History

Great Britain
- Name: Golden Grove
- Owner: Various
- Builder: Teignmouth
- Launched: 1786
- Fate: Lost c.1821

General characteristics
- Tons burthen: 204, or 240 (bm)
- Sail plan: Full-rigged ship
- Armament: 1804:2 × 6-pounder + 2 × 4-pounder guns; 1806:6 × 18-pounder carronades;

= Golden Grove (1786 ship) =

Golden Grove was launched at Teighnmouth in 1786 as a West Indiaman, and apparently immediately sailed to the West Indies. She first entered Lloyd's Registry in 1793 with Tobagonian ownership. She then became a London-based West Indiaman. After 1810 she apparently started sailing between London and Dublin. In 1817 she grounded but was gotten off. She was lost c.1821.

==Career==
Although Golden Grove was launched in 1786, she did not appear in Lloyd's Register until 1793. At that time her master was M'Leod, her owner was in Tobago, and her trade was Tobago—London.
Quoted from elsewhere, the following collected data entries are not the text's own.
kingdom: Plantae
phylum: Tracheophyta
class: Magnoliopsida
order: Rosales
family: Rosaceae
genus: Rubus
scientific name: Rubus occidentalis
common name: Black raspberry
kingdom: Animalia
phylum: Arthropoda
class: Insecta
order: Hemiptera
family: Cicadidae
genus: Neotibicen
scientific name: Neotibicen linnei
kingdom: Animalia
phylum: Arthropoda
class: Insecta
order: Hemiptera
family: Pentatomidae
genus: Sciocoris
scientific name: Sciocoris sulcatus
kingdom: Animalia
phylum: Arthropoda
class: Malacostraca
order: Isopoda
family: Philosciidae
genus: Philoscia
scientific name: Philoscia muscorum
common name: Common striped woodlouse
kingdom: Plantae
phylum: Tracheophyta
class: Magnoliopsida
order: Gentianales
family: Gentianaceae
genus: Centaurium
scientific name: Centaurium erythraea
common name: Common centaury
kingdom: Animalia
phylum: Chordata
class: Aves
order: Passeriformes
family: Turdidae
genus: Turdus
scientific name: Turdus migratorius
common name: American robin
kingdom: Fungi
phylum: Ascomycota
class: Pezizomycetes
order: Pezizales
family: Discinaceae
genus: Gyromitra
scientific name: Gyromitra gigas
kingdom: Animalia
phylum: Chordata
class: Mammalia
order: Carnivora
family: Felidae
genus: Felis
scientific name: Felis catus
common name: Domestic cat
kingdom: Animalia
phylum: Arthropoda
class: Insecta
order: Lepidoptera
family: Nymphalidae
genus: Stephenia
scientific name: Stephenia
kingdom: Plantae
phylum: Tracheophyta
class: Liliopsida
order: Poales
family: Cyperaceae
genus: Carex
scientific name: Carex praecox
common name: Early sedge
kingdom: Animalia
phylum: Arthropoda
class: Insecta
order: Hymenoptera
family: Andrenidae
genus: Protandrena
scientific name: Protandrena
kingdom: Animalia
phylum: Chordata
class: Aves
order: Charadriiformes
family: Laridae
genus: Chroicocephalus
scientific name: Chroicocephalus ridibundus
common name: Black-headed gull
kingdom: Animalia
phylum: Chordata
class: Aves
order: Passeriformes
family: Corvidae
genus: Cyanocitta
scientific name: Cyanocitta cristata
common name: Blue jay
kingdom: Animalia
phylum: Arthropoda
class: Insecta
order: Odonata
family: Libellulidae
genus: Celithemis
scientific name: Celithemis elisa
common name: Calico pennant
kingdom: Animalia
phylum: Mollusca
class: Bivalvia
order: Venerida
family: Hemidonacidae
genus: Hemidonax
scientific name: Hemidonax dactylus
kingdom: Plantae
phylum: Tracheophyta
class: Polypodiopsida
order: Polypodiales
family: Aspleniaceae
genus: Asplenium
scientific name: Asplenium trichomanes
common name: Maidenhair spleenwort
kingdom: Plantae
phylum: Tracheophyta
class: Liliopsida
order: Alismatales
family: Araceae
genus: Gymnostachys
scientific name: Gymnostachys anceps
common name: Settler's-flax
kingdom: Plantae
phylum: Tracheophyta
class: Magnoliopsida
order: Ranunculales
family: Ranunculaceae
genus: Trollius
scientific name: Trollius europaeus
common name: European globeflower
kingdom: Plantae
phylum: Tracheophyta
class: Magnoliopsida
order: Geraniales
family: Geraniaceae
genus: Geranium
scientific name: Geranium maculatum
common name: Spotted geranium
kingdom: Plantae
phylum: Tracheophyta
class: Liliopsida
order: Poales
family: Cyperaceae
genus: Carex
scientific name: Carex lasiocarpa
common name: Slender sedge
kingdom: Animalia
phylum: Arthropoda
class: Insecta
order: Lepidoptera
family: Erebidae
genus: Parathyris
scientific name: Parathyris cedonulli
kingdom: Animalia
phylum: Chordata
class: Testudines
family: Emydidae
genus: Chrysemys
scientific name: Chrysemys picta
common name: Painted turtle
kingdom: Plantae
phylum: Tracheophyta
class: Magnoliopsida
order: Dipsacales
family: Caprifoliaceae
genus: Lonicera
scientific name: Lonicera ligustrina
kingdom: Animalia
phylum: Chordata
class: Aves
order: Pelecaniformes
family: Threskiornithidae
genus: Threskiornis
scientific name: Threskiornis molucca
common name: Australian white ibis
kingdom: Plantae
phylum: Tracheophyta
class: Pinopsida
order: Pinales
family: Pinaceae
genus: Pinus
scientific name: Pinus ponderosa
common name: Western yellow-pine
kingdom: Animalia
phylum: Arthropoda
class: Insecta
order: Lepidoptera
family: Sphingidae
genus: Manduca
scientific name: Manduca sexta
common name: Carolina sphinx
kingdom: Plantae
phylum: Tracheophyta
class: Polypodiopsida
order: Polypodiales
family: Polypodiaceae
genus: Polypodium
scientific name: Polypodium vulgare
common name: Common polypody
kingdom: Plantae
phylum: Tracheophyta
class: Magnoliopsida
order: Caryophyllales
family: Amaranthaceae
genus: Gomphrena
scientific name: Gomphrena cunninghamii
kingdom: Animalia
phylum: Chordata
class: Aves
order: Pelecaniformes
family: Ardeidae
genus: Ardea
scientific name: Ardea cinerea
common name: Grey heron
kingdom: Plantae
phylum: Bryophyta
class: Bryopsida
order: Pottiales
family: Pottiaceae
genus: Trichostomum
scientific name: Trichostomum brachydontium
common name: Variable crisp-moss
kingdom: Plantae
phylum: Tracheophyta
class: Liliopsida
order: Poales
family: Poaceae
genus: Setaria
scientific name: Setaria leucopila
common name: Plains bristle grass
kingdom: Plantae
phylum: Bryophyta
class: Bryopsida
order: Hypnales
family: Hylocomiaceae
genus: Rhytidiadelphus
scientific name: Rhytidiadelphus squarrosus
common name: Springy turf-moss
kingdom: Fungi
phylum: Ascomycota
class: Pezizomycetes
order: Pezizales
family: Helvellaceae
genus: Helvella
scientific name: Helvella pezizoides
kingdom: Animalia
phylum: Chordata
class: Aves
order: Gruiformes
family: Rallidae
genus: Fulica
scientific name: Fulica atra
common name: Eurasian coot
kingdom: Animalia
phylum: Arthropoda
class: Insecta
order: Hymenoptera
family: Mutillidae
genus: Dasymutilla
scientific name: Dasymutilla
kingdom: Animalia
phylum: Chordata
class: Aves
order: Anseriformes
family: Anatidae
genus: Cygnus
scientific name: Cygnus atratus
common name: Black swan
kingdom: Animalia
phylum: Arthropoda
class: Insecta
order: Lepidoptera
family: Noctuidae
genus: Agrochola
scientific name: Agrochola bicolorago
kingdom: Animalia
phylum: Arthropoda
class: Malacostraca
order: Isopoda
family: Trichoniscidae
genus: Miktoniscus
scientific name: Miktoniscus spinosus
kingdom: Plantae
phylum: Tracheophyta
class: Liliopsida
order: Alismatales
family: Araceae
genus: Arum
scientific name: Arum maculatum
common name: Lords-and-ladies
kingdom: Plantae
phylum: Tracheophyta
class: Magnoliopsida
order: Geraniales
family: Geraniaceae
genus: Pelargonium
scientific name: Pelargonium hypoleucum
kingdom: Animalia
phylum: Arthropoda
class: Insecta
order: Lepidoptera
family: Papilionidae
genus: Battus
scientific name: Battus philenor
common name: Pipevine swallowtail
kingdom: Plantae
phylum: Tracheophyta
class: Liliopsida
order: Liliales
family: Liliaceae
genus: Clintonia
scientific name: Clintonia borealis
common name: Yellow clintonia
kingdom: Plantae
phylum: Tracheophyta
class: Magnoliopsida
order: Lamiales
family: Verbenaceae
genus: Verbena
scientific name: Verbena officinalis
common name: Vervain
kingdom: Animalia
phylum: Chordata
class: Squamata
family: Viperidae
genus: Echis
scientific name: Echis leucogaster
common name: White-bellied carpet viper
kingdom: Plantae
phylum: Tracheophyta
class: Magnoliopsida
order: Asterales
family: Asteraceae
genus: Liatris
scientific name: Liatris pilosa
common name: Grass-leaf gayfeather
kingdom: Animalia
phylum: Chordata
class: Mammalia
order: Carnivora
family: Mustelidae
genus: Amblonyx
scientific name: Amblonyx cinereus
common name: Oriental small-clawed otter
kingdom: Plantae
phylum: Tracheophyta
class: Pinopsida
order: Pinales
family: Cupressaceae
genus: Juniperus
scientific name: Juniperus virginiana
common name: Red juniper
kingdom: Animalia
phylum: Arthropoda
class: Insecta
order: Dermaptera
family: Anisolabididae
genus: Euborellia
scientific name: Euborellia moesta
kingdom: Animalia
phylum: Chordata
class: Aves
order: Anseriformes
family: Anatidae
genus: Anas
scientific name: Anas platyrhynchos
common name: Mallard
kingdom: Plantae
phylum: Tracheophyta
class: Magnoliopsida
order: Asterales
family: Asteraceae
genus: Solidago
| Year | Master | Owner | Trade | Source |
|---|---|---|---|---|
| 1794 | J. M'Leod | Tobago J. Ruddock | London—Tobago | Lloyd's Register |
| 1795 | M'Leod | Ruddock | London—Tobago | Lloyd's Register |
| 1800 | W. Butler | Oldham & Co. | London—Jamaica | Lloyd's Register |
| 1804 | C. Groves | Mills | London—Jamaica | Lloyd's Register |
| 1805 | Groves | Mills | London—Jamaica | Lloyd's Register |

On 18 August, the Jamaica Fleet, 109 vessels under the escort of four vessels of the Royal Navy, left Jamaica for England, Golden Grove among them. They cleared the Gulf, but then between 21 and 23 August encountered a severe gale. Nine vessels foundered, but Golden Grove was among those "well" on the 25th.

==Later career==

| Year | Master | Owner | Trade | Source |
|---|---|---|---|---|
| 1806 | G. Place | Gardner | London transport | Register of Shipping (RS) |
| 1809 | G. Place | Gardner | London—St Vincent | RS |
| 1809 | G. Pearce | Gardner | London—San Domingo | LR |
| 1810 | G. Place W. Scott | Gardner | London—Demerara London—Lisbon | RS |
| 1815 | R.Condon | Gardner | Cork | LR |
| 1820 | Taylor | Gardner | London–Dublin | RS |

On 21 January 1817 Golden Grove, Taylor, master, ran aground on the Sow and Pigs Sandbank, in the North Sea off the coast of Northumberland. She was on a voyage from Gothenburg, Sweden to Stockton-on-Tees, County Durham.

==Fate==
LR for 1821 carried the annotation "Lost" by her name.